Die Stadt hatte die 38 Gebäude 2021 erworben, um sie grundlegend zu sanieren. 2024 billigte der Stadtrat von Salzgitter einen detaillierten Plan für die Aufwertung. Das Projekt umfasst Fassadensanierungen, Innenmodernisierungen sowie Barrierefreiheitsverbesserungen in einigen Gebäuden.

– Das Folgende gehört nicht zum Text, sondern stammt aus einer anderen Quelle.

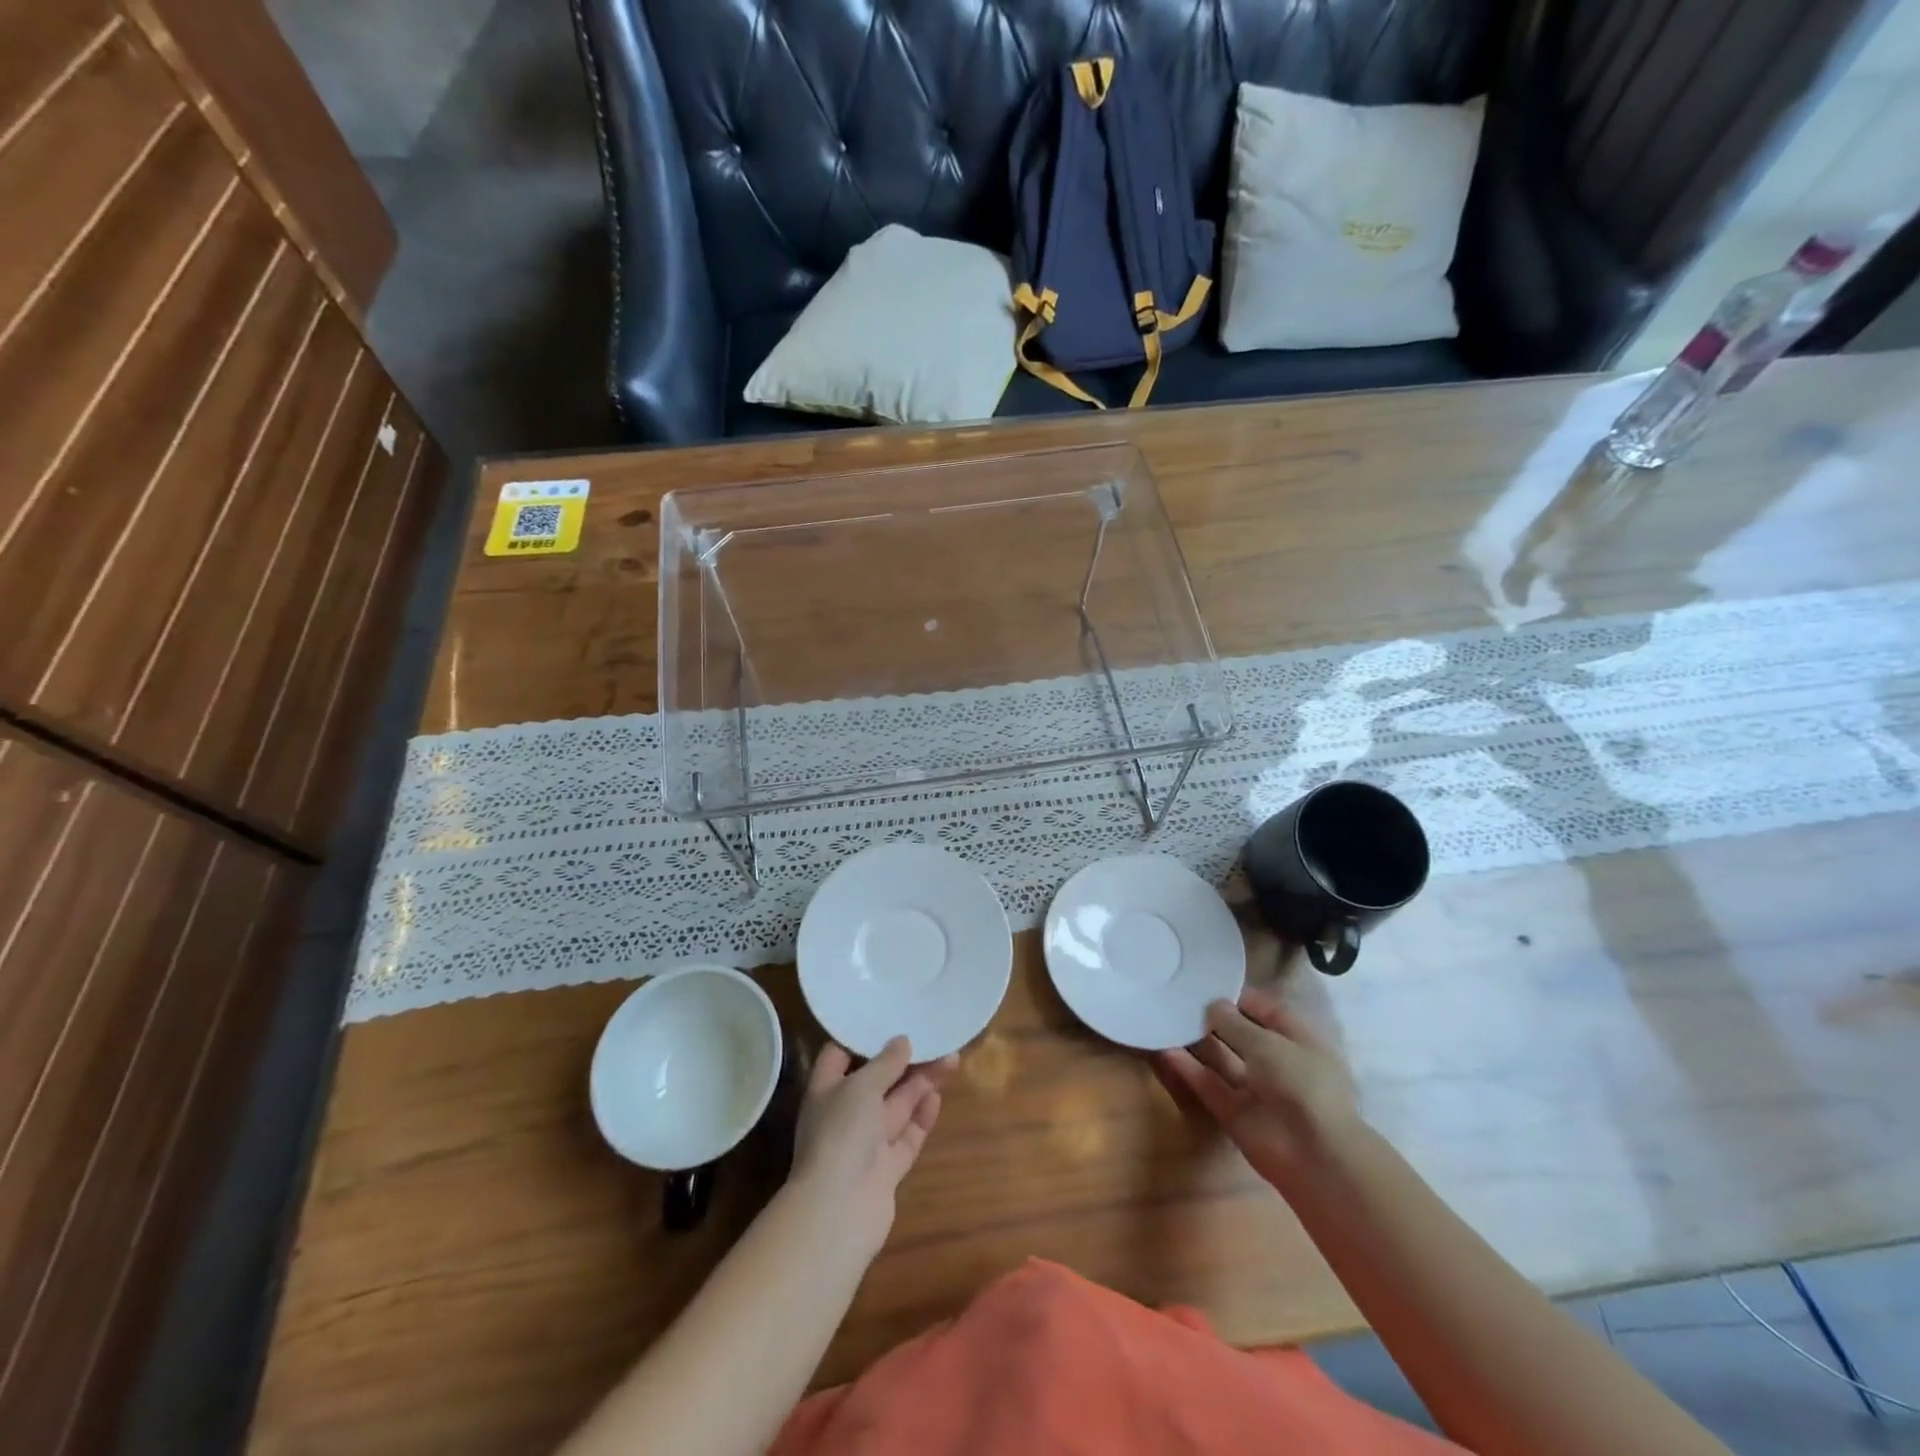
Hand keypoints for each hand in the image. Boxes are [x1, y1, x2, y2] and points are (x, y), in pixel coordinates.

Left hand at [787, 1037, 957, 1258]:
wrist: (838, 1212)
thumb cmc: (841, 1134)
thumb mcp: (861, 1087)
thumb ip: (885, 1063)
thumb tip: (902, 1040)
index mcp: (826, 1090)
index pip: (840, 1054)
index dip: (862, 1036)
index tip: (889, 1016)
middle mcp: (845, 1114)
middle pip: (877, 1079)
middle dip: (904, 1060)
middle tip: (935, 1037)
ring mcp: (866, 1143)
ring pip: (897, 1106)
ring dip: (921, 1083)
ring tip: (951, 1058)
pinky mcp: (887, 1168)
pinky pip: (908, 1135)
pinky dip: (922, 1117)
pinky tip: (939, 1097)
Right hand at [1155, 988, 1362, 1191]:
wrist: (1313, 1155)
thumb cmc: (1300, 1083)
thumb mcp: (1267, 1043)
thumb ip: (1234, 1023)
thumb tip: (1212, 1005)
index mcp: (1299, 1041)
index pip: (1268, 1011)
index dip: (1240, 998)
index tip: (1207, 984)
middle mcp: (1278, 1063)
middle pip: (1241, 1036)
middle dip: (1214, 1019)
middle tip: (1178, 999)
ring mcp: (1256, 1090)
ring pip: (1223, 1060)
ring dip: (1197, 1043)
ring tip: (1166, 1020)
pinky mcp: (1235, 1113)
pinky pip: (1210, 1085)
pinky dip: (1189, 1070)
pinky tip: (1165, 1050)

Die Häuser Rheinstraße 3 und 12 werden als Modellprojekte vollständig barrierefrei und rollstuhlgerecht umgebaut. Die Gesamtkosten der Sanierung belaufen sich auf 15,4 Millionen Euro, wobei 12,2 Millionen Euro durch Landes- und Bundeszuschüsse finanziert werden. Die Stadt sicherte sich über 50 Millionen Euro an Strukturhilfen, die das Projekt erst ermöglichen.
Oberbürgermeister Frank Klingebiel bezeichnete die Initiative als ein „wahres Leuchtturmprojekt“ für den Stadtteil. Die Arbeiten sollen bis Mitte 2028 abgeschlossen sein.
Das Vorhaben wird den Wohnungsbestand in Salzgitter-Bad grundlegend verändern, die Lebensqualität und Barrierefreiheit für die Bewohner verbessern. Die Förderung stellt sicher, dass die Sanierungen wie geplant umgesetzt werden können.